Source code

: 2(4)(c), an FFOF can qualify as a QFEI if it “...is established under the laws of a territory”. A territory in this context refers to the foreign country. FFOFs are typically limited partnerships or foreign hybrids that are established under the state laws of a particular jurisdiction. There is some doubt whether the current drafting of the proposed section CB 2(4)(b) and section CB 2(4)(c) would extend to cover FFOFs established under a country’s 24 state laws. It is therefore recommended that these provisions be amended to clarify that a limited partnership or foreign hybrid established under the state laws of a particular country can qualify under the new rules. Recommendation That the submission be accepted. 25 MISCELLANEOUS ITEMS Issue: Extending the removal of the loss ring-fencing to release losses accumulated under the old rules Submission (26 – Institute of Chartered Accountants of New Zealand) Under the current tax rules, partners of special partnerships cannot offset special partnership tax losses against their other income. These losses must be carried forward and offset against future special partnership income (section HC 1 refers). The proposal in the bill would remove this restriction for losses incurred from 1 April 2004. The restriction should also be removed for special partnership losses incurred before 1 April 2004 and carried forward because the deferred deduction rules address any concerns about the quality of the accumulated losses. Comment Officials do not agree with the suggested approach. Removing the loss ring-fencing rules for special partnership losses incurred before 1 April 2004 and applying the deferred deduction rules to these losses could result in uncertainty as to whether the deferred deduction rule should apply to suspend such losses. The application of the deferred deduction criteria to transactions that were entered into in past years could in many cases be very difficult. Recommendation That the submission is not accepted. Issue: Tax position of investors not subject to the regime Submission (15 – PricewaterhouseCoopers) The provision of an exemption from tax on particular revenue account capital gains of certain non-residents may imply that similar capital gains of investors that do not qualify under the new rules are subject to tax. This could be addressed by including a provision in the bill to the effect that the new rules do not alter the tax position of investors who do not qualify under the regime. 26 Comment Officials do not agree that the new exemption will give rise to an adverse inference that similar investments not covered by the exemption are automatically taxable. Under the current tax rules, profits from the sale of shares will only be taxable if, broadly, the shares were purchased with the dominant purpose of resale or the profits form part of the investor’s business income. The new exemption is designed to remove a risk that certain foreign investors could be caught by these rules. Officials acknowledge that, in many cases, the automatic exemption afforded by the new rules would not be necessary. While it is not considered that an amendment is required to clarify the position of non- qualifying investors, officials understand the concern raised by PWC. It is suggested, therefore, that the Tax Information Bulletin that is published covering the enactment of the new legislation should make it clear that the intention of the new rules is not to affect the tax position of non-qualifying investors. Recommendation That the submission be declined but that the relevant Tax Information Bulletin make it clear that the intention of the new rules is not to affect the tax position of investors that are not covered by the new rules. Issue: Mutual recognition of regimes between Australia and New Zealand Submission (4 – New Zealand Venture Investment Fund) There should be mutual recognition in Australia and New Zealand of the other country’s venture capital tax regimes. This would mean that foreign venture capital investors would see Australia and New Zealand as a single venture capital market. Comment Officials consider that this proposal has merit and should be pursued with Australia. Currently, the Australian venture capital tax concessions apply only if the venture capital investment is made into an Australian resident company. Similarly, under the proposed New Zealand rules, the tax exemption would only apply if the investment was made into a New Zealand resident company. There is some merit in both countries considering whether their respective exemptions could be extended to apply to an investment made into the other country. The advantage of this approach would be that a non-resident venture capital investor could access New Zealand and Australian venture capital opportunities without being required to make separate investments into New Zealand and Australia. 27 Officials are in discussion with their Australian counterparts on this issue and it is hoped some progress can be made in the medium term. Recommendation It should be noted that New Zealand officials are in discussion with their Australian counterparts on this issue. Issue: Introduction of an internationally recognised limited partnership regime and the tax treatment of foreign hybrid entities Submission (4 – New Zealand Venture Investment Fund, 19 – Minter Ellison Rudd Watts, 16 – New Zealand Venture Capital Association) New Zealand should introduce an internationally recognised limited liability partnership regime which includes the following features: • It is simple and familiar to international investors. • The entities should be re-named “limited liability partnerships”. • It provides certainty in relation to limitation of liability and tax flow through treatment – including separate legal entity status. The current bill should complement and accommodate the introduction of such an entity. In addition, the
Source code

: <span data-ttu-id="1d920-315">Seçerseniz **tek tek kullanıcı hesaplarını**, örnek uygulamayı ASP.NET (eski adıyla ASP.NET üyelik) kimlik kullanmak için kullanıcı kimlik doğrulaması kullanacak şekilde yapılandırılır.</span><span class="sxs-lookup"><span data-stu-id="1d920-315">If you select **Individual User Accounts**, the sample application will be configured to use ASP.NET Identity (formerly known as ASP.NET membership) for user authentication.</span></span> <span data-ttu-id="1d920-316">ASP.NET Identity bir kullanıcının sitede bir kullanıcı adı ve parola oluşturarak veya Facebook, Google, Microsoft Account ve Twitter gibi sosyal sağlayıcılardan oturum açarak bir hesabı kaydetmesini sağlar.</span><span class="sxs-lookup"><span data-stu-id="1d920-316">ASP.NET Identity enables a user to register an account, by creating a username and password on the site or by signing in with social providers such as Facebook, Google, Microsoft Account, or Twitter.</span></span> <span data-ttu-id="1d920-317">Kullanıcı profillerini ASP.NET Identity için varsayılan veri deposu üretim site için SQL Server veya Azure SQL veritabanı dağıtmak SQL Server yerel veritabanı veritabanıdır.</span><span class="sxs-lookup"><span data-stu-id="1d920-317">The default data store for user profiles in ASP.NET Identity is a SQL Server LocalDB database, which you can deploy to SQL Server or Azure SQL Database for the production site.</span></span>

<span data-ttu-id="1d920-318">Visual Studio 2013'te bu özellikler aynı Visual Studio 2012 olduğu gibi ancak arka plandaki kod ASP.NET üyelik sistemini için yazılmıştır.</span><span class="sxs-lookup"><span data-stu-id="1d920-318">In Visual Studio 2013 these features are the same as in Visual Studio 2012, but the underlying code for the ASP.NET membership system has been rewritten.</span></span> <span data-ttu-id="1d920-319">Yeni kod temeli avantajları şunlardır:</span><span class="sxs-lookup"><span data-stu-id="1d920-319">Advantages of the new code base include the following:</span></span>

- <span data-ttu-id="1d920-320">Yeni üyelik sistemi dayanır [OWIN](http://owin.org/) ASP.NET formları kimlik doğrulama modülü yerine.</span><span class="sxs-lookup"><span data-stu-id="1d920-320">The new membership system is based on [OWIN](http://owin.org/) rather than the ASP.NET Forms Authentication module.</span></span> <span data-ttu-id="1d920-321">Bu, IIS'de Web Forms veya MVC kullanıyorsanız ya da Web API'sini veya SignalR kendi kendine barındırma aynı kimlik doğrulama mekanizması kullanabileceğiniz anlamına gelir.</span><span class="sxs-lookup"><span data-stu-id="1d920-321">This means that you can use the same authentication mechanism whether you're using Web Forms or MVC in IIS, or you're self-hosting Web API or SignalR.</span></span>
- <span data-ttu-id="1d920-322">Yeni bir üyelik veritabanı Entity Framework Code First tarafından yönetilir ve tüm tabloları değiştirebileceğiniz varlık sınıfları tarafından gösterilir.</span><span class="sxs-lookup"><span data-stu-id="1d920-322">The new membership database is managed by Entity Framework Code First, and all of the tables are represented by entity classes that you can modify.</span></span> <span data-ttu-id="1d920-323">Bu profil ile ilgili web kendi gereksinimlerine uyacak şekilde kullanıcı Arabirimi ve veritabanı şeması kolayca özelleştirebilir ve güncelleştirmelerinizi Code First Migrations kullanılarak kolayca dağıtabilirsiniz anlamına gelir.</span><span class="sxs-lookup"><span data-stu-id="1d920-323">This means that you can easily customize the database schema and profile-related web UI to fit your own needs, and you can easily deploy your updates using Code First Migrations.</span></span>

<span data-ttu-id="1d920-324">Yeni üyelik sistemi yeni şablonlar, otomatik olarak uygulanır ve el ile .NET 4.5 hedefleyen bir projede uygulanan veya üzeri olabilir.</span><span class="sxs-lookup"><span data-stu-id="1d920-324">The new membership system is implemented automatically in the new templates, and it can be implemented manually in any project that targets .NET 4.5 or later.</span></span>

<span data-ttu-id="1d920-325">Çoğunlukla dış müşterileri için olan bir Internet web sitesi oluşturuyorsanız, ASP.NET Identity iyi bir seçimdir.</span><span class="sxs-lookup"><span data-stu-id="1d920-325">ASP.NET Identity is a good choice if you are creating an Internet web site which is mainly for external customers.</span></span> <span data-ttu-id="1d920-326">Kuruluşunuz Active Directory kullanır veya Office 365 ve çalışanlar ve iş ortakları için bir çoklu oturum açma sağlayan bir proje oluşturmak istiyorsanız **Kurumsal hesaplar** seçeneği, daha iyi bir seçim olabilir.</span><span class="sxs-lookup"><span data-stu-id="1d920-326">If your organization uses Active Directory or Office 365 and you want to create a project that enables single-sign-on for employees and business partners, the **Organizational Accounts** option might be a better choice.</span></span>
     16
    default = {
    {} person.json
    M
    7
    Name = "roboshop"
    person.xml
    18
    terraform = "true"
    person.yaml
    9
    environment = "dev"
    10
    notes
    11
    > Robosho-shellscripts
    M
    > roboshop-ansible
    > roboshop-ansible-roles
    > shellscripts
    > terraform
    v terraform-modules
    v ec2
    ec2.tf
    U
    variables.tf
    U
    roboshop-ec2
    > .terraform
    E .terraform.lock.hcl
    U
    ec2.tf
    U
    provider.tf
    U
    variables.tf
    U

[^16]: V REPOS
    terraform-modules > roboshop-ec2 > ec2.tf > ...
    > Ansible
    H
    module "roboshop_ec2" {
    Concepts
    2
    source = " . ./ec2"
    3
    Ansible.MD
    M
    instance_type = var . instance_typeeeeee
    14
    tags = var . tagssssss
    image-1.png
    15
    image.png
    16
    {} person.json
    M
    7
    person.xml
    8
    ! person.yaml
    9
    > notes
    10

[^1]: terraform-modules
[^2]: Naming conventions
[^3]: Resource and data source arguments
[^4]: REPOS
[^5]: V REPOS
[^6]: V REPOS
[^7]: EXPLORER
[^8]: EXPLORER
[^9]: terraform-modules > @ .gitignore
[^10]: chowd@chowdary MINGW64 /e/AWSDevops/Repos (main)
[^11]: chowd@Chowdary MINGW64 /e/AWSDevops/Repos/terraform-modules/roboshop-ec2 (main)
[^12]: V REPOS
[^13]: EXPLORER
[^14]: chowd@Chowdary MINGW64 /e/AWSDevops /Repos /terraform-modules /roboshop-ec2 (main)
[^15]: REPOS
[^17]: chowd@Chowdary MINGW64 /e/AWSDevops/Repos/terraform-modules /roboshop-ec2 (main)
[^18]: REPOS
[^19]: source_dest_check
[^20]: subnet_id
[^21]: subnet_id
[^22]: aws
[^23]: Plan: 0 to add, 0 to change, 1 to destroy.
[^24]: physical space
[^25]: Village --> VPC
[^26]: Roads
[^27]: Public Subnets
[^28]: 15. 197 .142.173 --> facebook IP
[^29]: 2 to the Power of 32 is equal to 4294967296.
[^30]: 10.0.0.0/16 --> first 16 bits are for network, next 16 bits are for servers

☆ ☆ ☆ ☆

Reproduce the lines of the entries verbatim, beginning with the line that contains "API or SignalR.</span></span>" and ending with the line that contains "4.5 or later.</span></span>", with both of those lines included.

- <span data-ttu-id="1d920-320">Yeni üyelik sistemi dayanır [OWIN](http://owin.org/) ASP.NET formları kimlik doğrulama modülü yerine.</span><span class="sxs-lookup"><span data-stu-id="1d920-320">The new membership system is based on [OWIN](http://owin.org/) rather than the ASP.NET Forms Authentication module.</span></span> <span data-ttu-id="1d920-321">Bu, IIS'de Web Forms veya MVC kullanıyorsanız ya da Web API'sini veya SignalR kendi kendine barındırma aynı kimlik doğrulama mekanizması kullanabileceğiniz anlamına gelir.</span><span class="sxs-lookup"><span data-stu-id="1d920-321">This means that you can use the same authentication mechanism whether you're using Web Forms or MVC in IIS, or you're self-hosting Web API or SignalR.</span></span>
- <span data-ttu-id="1d920-322">Yeni bir üyelik veritabanı Entity Framework Code First tarafından yönetilir ve tüm tabloları değiştirebileceğiniz varlık sınıfları tarafından gösterilir.</span><span class="sxs-lookup"><span data-stu-id="1d920-322">The new membership database is managed by Entity Framework Code First, and all of the tables are represented by entity classes that you can modify.</span></span> <span data-ttu-id="1d920-323">Bu profil ile ilgili web kendi gereksinimlerine uyacak şekilde kullanıcı Arabirimi ve veritabanı şeması kolayca özelleştirebilir ve güncelleştirmelerinizi Code First Migrations kullanılarak kolayca dağıtabilirsiniz anlamına gelir.</span><span class="sxs-lookup"><span data-stu-id="1d920-323">This means that you can easily customize the database schema and profile-related web UI to fit your own needs, and you can easily deploy your updates using Code First Migrations.</span></span>

<span data-ttu-id="1d920-324">Yeni üyelik sistemi yeni şablonlar, otomatik olarak uygulanır ve el ile .NET 4.5 hedefleyen bir projede uygulanan veya üzeri olabilir.</span><span class="sxs-lookup"><span data-stu-id="1d920-324">The new membership system is implemented automatically in the new templates, and it can be implemented manually in any project that targets .NET 4.5 or later.</span></span>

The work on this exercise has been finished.